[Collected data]

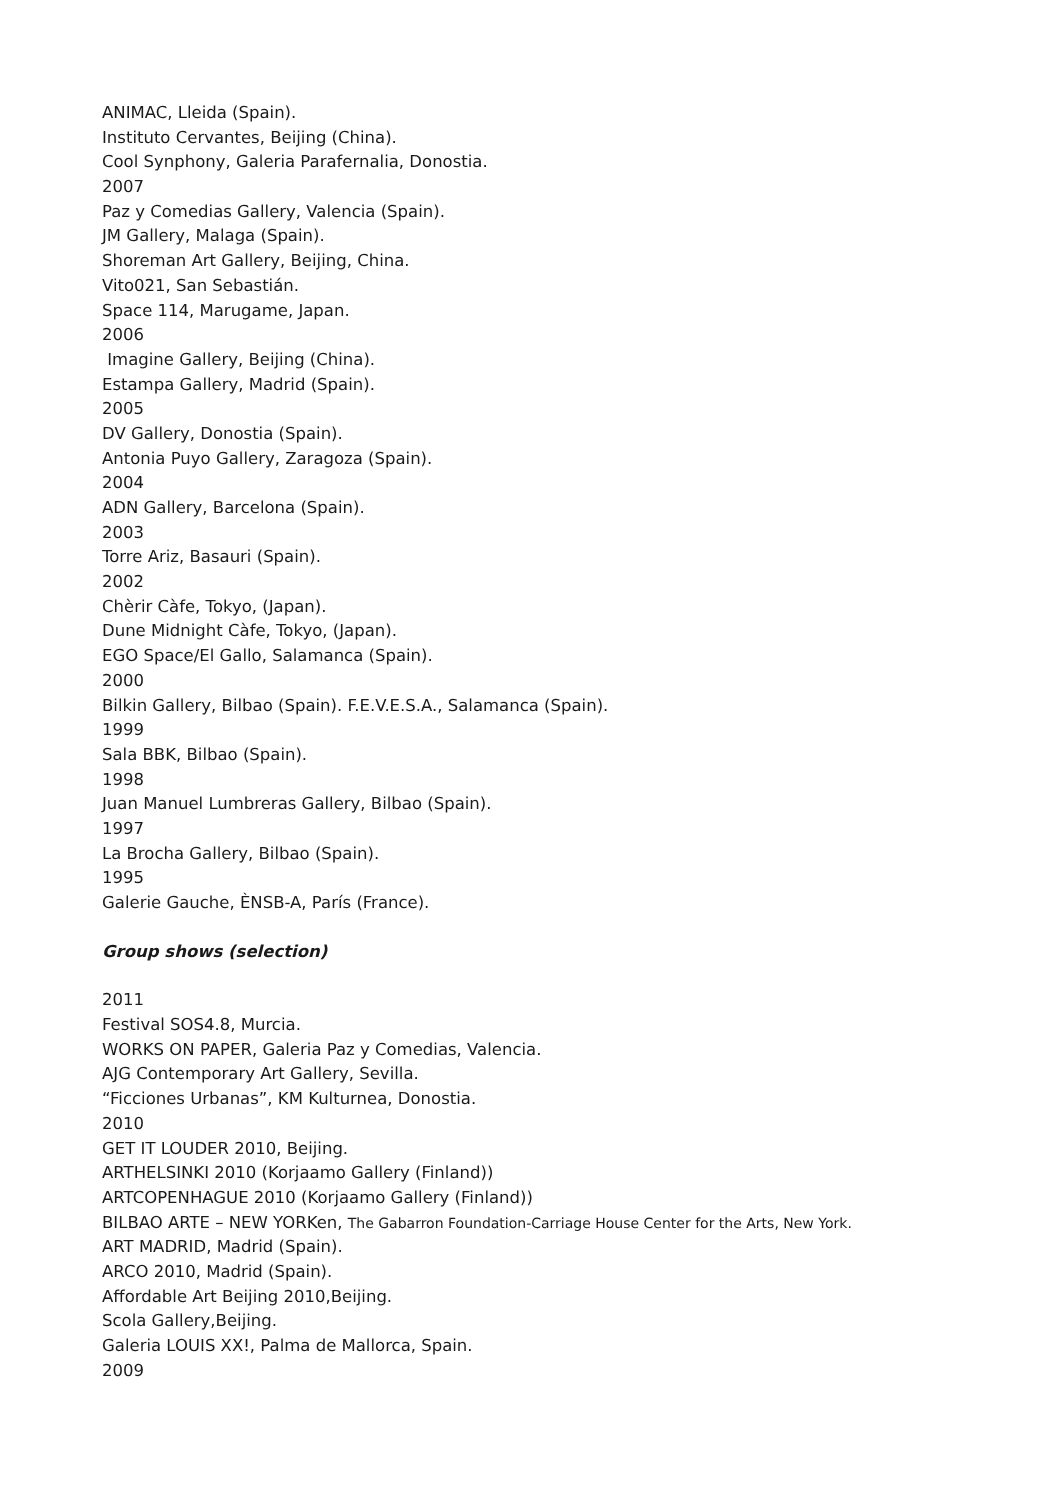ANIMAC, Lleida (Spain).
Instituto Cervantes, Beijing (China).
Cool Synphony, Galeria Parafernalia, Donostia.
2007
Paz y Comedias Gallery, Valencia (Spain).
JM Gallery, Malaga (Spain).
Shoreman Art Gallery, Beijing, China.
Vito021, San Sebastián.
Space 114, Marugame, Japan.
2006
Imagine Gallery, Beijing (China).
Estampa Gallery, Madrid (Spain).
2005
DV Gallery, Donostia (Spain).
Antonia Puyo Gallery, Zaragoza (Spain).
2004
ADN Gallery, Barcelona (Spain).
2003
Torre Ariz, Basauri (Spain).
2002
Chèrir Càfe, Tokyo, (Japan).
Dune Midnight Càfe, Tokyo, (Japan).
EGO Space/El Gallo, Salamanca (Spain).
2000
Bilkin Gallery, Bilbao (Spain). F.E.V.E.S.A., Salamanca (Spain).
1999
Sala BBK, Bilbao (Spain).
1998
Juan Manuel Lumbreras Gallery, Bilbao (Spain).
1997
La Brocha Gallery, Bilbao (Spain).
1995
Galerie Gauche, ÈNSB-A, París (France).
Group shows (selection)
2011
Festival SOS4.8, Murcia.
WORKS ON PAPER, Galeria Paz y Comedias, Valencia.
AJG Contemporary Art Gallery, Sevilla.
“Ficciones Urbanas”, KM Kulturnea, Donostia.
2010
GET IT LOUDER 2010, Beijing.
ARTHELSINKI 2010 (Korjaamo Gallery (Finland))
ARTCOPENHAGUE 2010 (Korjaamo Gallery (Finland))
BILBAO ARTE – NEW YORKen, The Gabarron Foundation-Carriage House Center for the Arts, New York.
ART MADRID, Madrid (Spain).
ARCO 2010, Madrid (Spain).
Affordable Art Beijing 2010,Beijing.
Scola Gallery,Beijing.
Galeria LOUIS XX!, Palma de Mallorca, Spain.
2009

...

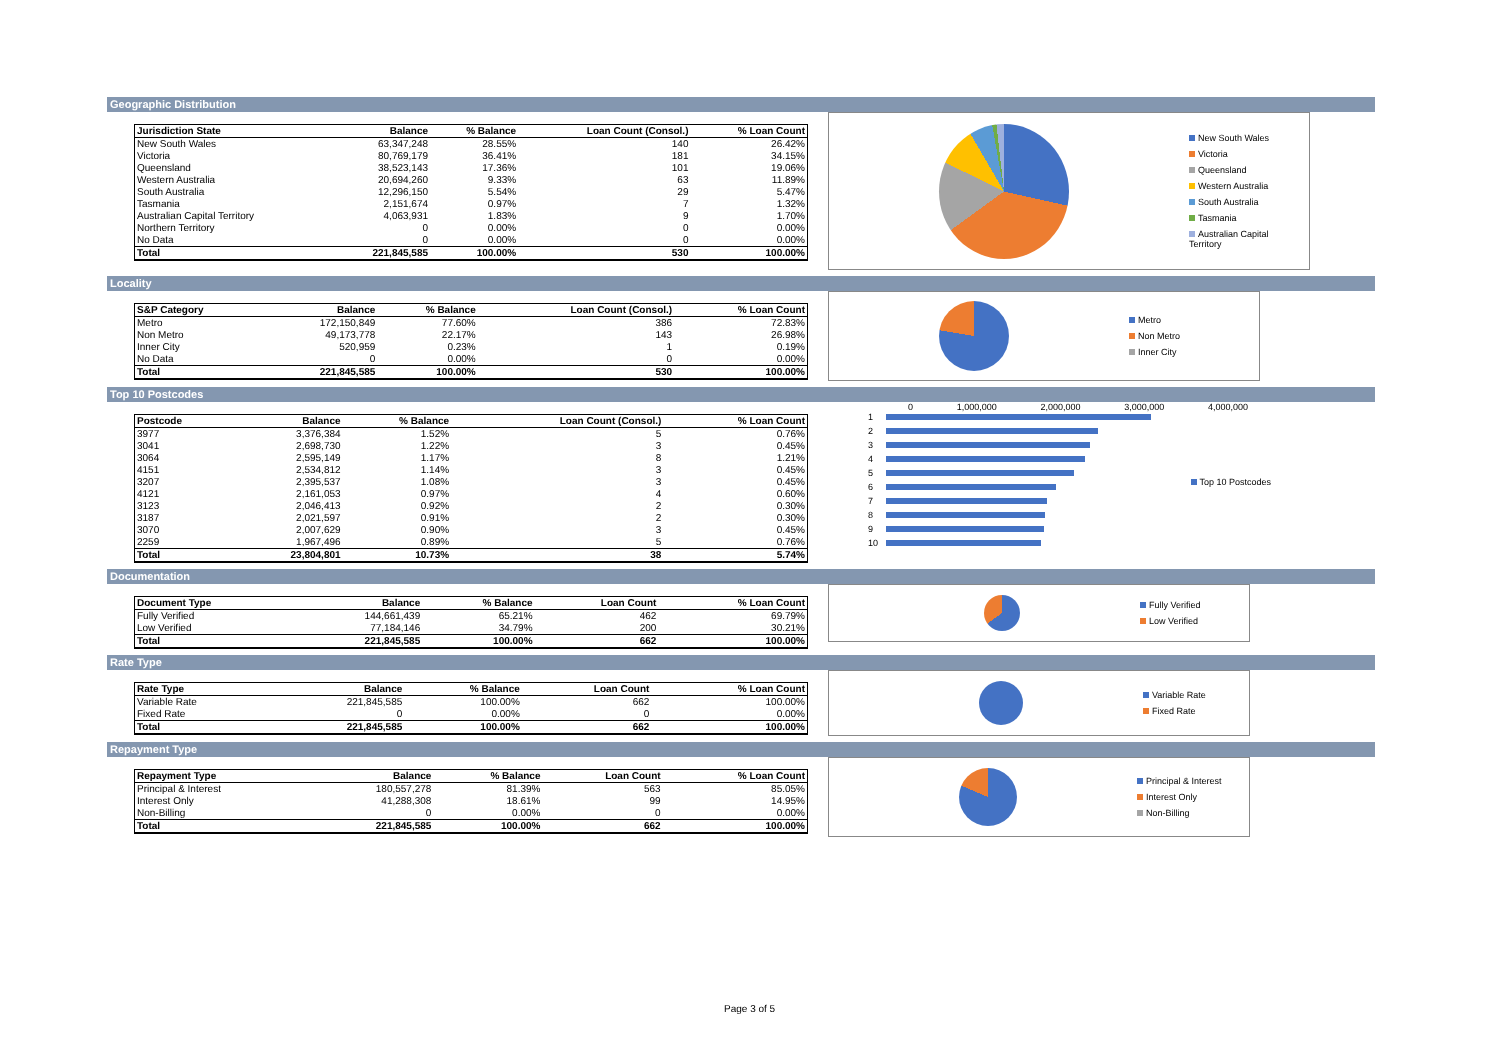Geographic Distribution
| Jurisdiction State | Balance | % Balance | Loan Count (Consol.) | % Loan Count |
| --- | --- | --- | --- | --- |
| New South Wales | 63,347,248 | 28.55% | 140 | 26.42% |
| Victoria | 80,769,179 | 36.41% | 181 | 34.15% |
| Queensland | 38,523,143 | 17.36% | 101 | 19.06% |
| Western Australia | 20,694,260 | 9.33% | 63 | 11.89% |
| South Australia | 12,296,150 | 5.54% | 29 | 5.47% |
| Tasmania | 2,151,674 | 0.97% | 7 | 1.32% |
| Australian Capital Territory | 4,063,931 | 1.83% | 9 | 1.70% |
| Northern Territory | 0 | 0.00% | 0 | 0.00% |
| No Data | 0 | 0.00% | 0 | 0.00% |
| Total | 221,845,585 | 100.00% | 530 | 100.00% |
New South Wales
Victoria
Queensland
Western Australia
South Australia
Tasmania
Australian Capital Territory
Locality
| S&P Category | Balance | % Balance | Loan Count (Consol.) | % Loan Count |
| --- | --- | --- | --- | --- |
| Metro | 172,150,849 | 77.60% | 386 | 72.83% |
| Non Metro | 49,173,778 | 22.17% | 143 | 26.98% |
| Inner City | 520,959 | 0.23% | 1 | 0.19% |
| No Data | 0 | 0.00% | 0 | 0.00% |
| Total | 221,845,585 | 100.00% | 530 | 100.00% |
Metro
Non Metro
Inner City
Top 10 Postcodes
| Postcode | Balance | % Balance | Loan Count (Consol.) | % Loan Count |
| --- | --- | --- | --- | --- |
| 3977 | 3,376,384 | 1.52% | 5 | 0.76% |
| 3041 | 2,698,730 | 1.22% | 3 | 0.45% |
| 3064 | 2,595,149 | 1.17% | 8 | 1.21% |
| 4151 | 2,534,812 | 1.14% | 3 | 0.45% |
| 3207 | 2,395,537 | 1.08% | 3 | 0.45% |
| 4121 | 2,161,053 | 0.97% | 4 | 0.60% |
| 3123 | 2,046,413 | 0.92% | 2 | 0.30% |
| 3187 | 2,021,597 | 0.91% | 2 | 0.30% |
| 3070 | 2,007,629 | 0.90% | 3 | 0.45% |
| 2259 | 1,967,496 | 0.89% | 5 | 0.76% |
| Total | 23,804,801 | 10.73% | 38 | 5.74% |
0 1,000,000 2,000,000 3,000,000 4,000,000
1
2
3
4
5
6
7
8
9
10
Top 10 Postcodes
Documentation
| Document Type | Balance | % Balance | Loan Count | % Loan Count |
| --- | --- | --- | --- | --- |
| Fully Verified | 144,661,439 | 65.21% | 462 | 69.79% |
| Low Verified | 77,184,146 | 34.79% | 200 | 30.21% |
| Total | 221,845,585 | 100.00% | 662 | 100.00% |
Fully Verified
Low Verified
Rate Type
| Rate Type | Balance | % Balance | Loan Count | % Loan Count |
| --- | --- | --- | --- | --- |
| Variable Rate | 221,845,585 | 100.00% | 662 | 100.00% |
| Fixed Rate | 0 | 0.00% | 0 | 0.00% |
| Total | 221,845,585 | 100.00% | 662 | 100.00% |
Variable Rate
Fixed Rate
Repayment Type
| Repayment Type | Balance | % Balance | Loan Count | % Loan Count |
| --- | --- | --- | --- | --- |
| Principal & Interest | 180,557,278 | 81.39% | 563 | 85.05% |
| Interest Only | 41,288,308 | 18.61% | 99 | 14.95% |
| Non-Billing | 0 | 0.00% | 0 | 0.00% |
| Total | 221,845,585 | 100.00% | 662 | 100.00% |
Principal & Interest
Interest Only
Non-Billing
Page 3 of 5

...

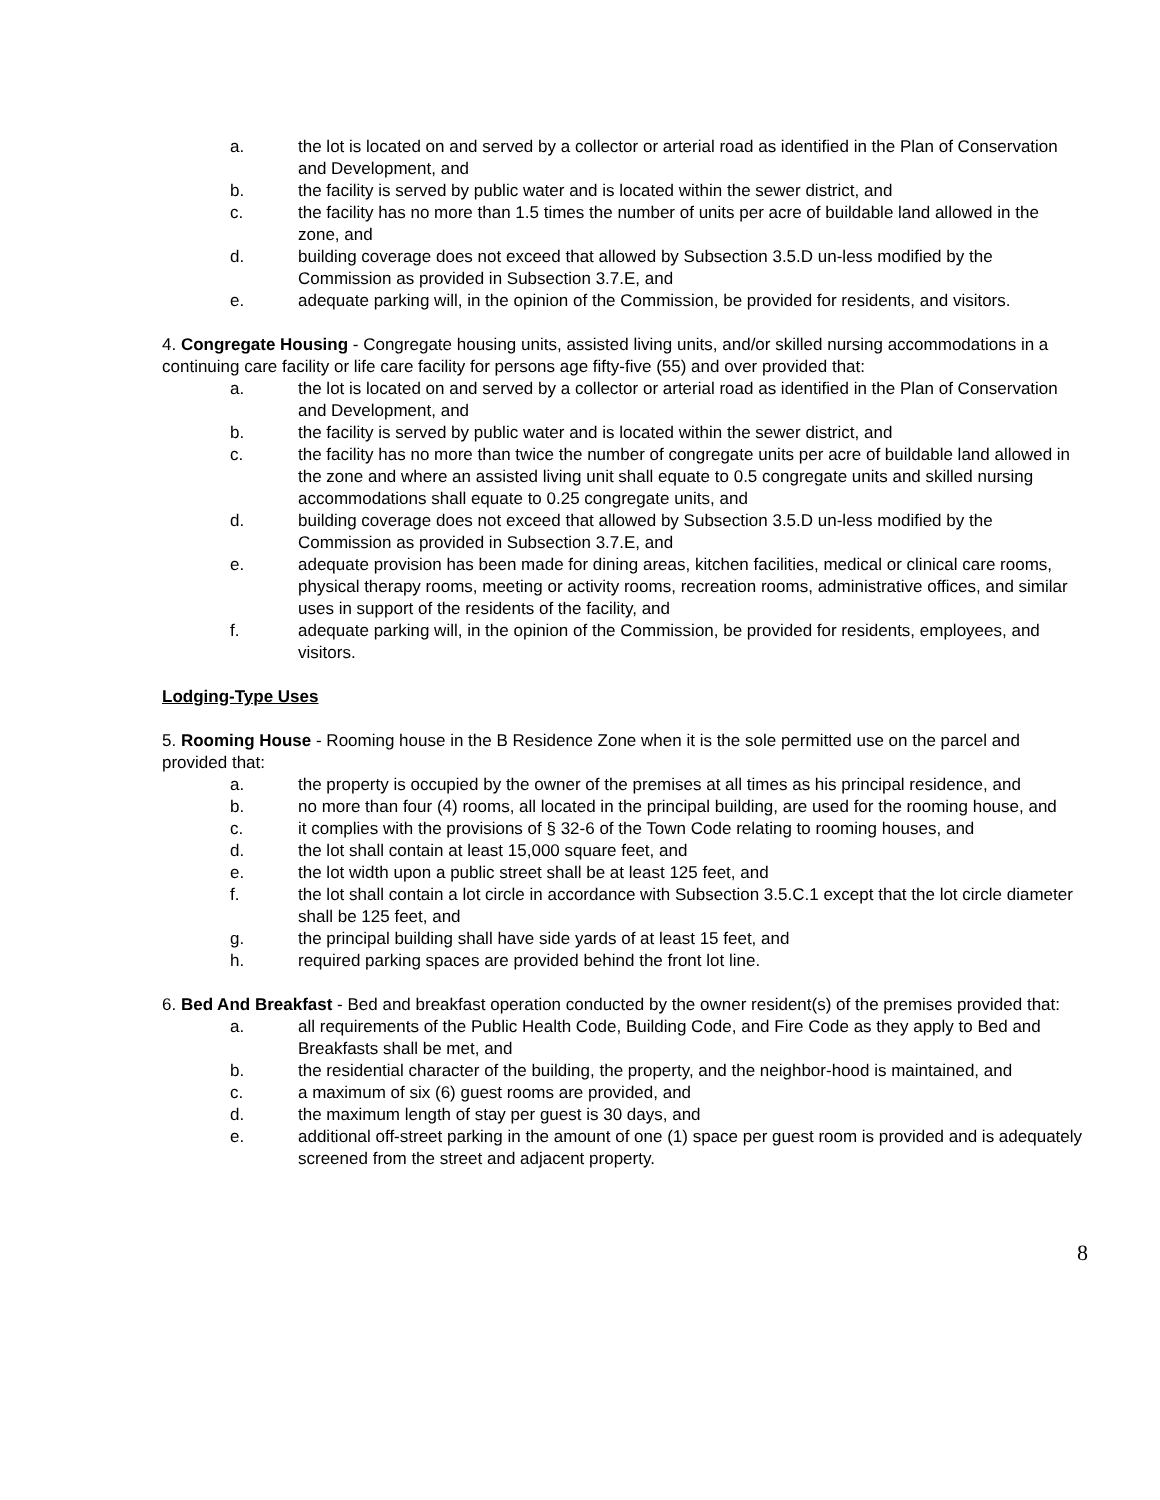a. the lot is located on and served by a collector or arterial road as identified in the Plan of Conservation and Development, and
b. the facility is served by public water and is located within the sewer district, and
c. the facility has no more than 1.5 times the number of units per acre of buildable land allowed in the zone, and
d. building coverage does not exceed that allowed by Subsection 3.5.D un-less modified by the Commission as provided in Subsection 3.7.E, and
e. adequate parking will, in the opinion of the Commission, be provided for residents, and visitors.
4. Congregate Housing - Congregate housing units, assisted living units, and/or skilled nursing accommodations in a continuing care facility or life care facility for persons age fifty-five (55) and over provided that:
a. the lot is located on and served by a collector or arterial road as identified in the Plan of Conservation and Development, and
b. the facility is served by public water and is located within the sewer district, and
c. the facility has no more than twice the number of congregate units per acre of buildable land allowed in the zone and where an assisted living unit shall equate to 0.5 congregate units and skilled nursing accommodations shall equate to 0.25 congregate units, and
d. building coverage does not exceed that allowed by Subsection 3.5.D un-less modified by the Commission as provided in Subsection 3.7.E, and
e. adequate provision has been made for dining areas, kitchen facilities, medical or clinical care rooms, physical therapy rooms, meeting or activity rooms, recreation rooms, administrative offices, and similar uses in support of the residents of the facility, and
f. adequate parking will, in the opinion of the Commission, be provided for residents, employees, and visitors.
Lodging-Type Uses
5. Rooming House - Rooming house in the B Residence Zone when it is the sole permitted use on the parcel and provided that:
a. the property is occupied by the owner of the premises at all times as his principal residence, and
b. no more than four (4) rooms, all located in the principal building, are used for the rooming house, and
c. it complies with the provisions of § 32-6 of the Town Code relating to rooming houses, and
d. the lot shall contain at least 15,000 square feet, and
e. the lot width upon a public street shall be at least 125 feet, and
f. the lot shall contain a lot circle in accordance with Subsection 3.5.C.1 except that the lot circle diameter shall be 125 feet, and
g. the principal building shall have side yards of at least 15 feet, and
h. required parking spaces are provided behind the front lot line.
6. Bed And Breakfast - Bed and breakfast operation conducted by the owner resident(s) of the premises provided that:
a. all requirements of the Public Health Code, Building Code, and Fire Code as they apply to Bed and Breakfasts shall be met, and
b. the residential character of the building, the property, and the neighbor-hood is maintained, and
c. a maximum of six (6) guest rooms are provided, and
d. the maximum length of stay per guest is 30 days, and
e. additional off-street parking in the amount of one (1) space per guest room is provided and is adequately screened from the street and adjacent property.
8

The problem ::
Where a line in the records above contains the word "Commission", copy that line.

Answer box ::
d. building coverage does not exceed that allowed by Subsection 3.5.D un-less modified by the Commission as provided in Subsection 3.7.E, and
e. adequate parking will, in the opinion of the Commission, be provided for residents, and visitors.
d. building coverage does not exceed that allowed by Subsection 3.5.D un-less modified by the Commission as provided in Subsection 3.7.E, and
f. adequate parking will, in the opinion of the Commission, be provided for residents, employees, and visitors.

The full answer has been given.